PROBLEM TO SOLVE — Extend the forum thread below about the AMD Polaris 11 and Polaris 10 leaks, picking up right after its final post.

TEXT —
[Videocardz] AMD Polaris 11 SKU spotted, has 16 Compute Units

Page 3 - Seeking answers? Join the AnandTech community: where nearly half-a-million members share solutions and discuss the latest tech.

jpiniero

Lifer
Oct 1, 2010
14,842
5,457
136
Based on what?

Well, peak-wise the P100 is roughly only 2X SP and DP of what Hawaii is. You'd have to think that Vega would be a refined Hawaii and the shrink would let them double the shader count plus higher clocks and would be much faster than P100. If it's only 4096 it would probably still be competitive but nowhere near the size of GP100.
 

ShintaiDK

Lifer
Apr 22, 2012
20,378
145
106
GTX780Ti
384bit with 336GB/s bandwidth

GTX980
256bit with 224GB/s bandwidth

I dont need to tell you which of the two is the fastest.

The difference is only half of the next change. And you can find example that a GTX780TI is faster due to memory bandwidth than a GTX980.

A GTX980 is memory bandwidth limited. I know first hand.
 

AtenRa

Lifer
Feb 2, 2009
14,003
3,361
136
The difference is only half of the next change. And you can find example that a GTX780TI is faster due to memory bandwidth than a GTX980.

A GTX980 is memory bandwidth limited. I know first hand.

The GTX980 may be, Polaris 10 may not.

Also, we are not expecting Polaris 10 to reach Fiji performance at 4k. We expect Polaris 10 to reach Hawaii/Fiji performance at 1080/1440p.
 

tential

Diamond Member
May 13, 2008
7,355
642
121
The difference is only half of the next change. And you can find example that a GTX780TI is faster due to memory bandwidth than a GTX980.

A GTX980 is memory bandwidth limited. I know first hand.

It still doesn't change the fact that memory bandwidth isn't a pure indicator of performance.

Otherwise, you'd have a GTX 780Ti....
 

ultima_trev

Member
Nov 4, 2015
148
66
66
I hope those clocks are that low due to being engineering samples. Even then, I doubt GCN 1.3 can have that much of a higher IPC than GCN 1.1 / 1.2 thus I hope Polaris 11 is R7 460 series and Polaris 10 has at least as much shaders has Hawaii.
 

ShintaiDK

Lifer
Apr 22, 2012
20,378
145
106
Wow Russian, nice attack. I don't see anything in ShintaiDK's post predicting anything, he is simply posting fact. You've hit a new low there... :\

I'm surprised he didn't post something about my GTX980. Another thing he cant get right and haunts him.
 

parvadomus

Senior member
Dec 11, 2012
685
14
81
That chart looks like absolute trash, 3.7 GFLOPs is just too low. OR suddendly AMDs resource utilization just went to the roof and reached insane levels.
 
May 11, 2008
20,068
1,292
126
Yeah that memory bus means maybe people should start dialing back expectations, at least at high resolutions. Polaris 10 might be a 1080p monster though, and we all know the 970 made a killing because of that.

I am very interested in that Polaris 11. Looks like it will be cheap with only a 128 bus.

It got me worried for a second as well. But with better memory compression techniques and more cache and the intelligent prefetching i have been reading about, that "meager" 128 bits bus might not be a problem at all for a 1080p resolution. We will have to wait and see.

GIVEN INFORMATION —
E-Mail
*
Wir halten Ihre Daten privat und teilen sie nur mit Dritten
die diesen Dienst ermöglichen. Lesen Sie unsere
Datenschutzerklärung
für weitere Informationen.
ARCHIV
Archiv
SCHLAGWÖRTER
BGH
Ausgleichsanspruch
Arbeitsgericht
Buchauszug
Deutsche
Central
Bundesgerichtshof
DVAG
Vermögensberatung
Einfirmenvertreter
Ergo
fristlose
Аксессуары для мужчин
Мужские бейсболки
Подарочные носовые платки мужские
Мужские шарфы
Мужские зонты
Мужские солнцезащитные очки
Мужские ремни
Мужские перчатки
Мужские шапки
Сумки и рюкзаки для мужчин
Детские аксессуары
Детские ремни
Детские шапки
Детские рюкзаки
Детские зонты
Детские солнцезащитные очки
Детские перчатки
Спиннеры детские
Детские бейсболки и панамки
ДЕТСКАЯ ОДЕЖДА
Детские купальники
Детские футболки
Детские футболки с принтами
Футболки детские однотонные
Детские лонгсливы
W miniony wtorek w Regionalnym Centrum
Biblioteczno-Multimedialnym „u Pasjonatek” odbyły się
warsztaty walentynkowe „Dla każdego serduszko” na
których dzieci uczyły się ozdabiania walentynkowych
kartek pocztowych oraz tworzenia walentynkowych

---

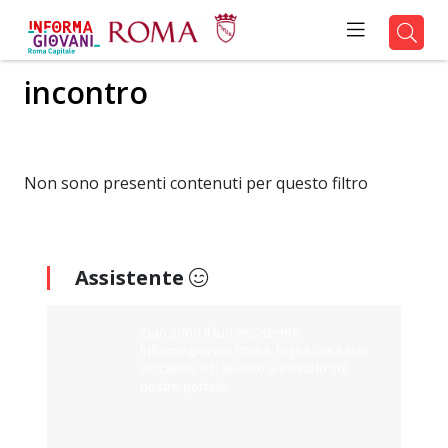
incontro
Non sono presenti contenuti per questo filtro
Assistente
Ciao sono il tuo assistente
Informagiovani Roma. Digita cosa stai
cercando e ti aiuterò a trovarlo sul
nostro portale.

RESPONSE AREA —
May 11, 2008
20,068
1,292
126
GCN 4.0 will basically power down unused GCN cores and boost GCN cores that are in use. Vector ALUs will also intelligently match incoming workloads leaving very little inefficiencies compute wise:
http://www.freepatentsonline.com/20160085551.pdf

So 2,304 GCN 4.0 Alu's might act more like 1.5GHz+ GCN 3.0 Alu's. That means a significant improvement in compute performance over GCN 3.0. It all depends on how high they will boost.

Seems like we know one way that they will boost CU performance and compute efficiency.

Say we're comparing GCN 3.0 with 4.0 cores. A single GCN 4.0 core would be around 50% more powerful (if not more).

Airfathaaaaa sent me this link.

That is interesting to read.
I have read once that the driver of nvidia compiles and schedules at runtime the shader programs to make efficient use of the calculation units.
When i read this patent, i get the impression that AMD does the same. That the driver compiles or even re compiles the shader programs for optimal use.
Is this true ?
 

Mahigan

Senior member
Aug 22, 2015
573
0
0
That is interesting to read.
I have read once that the driver of nvidia compiles and schedules at runtime the shader programs to make efficient use of the calculation units.
When i read this patent, i get the impression that AMD does the same. That the driver compiles or even re compiles the shader programs for optimal use.
Is this true ?

Not precisely that. NVIDIA's scheduler is a static scheduler, meaning that scheduling takes place in software, in the driver, by the CPU.

For AMD, scheduling takes place in hardware. So no matter how the software is written, the hardware will handle the efficient scheduling as defined in that patent.

This means that these tweaks are software agnostic. They will apply across the board, on all shader/compute loads,regardless of software/driver optimizations.
 

JDG1980

Golden Member
Jul 18, 2013
1,663
570
136
If I'm not mistaken the latest rumors has Vega 10 at 4096 shaders, which is the same as Fury X.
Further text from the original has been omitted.